Em segundo lugar, os design. Dois pontos relativos a isso merecem destaque: o caráter incremental dos baralhos diferentes de uma era para outra e a grande importância das suas principais decisões no jogo. Os baralhos são bem menores e mudam bastante de uma era a outra, sendo que o da terceira era, por exemplo, concentram-se muito mais em gerar pontos do que os da primeira, que presta-se a alavancar sua máquina de pontos. Isso faz dele um jogo que se desenvolve melhor ao longo da partida, sem aquela coisa de você ter uma carta que precisa de oxigênio que você não terá até dali a 6 rodadas. Adicionalmente, suas decisões são realmente importantes e precisam ser bem ponderadas. Suas ações são bem menos numerosas e você tem acesso a um número pequeno número de cartas em cada era.
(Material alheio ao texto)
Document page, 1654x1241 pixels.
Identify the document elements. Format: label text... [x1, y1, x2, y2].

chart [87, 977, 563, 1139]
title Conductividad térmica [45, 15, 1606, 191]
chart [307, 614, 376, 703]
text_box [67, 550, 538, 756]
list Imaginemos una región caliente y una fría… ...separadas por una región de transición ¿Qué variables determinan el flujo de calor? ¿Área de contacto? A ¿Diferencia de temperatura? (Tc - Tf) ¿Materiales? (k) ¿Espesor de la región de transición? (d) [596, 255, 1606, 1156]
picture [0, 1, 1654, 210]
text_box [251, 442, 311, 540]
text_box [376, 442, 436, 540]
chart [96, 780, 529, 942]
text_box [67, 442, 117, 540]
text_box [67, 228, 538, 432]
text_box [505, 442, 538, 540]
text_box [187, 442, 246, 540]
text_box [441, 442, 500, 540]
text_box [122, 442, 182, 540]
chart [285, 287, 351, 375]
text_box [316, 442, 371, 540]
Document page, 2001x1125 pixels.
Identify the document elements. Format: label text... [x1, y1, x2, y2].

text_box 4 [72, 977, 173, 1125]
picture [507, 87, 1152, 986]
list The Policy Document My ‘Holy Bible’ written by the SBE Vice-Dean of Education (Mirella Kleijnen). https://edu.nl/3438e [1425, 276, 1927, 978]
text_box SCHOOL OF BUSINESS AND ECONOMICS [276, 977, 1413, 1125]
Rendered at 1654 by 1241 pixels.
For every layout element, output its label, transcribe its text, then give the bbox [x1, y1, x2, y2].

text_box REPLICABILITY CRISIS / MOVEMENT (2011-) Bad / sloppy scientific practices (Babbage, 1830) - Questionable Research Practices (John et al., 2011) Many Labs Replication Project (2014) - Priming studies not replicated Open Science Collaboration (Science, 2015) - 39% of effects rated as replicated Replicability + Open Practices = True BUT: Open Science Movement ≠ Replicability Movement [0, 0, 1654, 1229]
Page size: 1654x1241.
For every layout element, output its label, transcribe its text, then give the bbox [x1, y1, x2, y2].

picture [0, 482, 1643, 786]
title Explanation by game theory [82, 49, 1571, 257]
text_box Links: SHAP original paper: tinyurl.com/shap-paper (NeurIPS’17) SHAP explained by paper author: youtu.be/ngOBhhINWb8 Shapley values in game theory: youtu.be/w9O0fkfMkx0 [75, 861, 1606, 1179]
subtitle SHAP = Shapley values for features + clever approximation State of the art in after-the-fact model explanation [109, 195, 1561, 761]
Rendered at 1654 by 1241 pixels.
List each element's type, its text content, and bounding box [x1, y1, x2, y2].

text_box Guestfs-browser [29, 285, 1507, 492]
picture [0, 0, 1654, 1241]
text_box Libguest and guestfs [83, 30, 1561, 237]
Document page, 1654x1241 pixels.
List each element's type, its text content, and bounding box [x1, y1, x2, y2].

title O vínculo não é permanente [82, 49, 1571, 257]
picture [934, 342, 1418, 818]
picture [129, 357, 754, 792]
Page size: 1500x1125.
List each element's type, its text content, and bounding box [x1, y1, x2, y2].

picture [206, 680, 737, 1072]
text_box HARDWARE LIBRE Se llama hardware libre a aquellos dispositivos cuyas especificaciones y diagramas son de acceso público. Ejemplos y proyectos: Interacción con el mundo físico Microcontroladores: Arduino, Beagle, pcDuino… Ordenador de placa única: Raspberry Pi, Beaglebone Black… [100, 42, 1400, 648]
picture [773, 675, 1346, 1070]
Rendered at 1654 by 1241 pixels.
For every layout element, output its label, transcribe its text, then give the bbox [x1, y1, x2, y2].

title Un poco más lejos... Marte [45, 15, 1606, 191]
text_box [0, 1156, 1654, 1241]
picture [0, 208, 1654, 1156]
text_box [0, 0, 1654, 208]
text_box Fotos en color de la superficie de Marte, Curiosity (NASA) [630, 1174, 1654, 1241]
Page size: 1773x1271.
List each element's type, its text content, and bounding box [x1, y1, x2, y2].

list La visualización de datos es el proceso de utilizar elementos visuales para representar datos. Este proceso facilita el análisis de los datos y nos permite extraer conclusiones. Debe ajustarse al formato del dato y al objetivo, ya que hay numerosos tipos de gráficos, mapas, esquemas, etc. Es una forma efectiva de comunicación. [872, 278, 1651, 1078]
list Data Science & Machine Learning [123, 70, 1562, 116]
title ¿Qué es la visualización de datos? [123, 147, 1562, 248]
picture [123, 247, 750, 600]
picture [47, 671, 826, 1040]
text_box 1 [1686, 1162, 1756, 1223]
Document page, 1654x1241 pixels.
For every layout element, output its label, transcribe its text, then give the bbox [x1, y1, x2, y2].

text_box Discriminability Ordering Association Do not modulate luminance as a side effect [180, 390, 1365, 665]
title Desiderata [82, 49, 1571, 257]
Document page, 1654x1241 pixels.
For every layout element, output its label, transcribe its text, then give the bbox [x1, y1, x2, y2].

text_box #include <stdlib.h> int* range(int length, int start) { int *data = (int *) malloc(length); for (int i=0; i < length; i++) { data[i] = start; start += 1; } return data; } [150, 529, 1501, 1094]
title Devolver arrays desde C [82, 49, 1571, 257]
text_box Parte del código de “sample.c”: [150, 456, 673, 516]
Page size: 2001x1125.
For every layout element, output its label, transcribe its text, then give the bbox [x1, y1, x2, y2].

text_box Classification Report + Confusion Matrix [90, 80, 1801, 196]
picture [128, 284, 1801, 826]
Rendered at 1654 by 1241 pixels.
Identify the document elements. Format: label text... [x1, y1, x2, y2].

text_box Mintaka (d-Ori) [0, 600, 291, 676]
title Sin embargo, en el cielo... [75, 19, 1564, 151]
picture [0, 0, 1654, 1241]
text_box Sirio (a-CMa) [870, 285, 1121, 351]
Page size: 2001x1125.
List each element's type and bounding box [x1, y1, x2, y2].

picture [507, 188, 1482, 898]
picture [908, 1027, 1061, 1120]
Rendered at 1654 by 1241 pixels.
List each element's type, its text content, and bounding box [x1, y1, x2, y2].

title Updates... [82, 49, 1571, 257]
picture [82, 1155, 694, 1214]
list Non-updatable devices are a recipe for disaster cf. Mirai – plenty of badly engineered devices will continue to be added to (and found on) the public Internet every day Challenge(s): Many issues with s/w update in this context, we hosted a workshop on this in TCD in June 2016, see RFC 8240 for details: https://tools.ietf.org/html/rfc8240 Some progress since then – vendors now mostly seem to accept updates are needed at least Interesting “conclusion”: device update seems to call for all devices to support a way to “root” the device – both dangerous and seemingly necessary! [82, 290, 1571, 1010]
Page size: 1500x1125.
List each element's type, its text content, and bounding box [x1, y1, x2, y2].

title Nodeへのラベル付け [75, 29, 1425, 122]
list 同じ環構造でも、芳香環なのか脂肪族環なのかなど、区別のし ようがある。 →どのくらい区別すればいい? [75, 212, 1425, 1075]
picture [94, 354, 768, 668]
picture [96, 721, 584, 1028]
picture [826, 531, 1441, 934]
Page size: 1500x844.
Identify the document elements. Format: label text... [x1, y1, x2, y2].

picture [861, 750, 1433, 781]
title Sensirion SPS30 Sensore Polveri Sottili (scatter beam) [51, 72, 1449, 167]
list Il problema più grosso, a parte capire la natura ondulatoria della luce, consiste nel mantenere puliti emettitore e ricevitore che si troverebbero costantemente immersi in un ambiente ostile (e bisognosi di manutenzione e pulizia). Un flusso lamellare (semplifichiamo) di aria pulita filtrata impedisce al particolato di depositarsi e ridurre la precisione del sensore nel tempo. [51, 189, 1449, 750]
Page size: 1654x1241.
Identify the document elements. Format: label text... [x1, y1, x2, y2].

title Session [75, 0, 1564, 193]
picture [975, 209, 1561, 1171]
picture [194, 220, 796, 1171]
Nesse sentido, Terraforming Mars é um jogo bem mais aberto (
sandboxy, para usar o termo da moda), com muito mais possibilidades, mas a sensação apertada, quase asfixiante que o Cidades Submersas traz com essa exiguidade me é muito prazerosa.
Quanto ao modo solo, ambos são excelentes. Nenhum deles exige regras complexas, distintas do jogo multiplayer ou demandam muito trabalho pelo jogador. São pequenas adaptações do modo multiplayer em jogos com baixo grau de interação. Não dá para fazer uma distinção clara entre eles nesse aspecto, mas Cidades Submersas ganha por conta da praticidade de se jogar mais rápido.
À minha pergunta, Cidades Submersas ou Terraforming Mars, responderei de forma retórica. O que você prefere: um Ferrari ou um Bugatti? Uma taça de champagne ou de um bom prosecco? 1 bilhão de reais ou 1 billhão de reais e dez centavos? Em outras palavras, são dois jogos incríveis, excelentes, não tem muito erro com um ou com outro. Eles tem várias coisas em comum. Vai da sua preferência pessoal.
Para mim, tendo o modo solo em mente, fico com Cidades Submersas. Venham, haters. Amo vocês.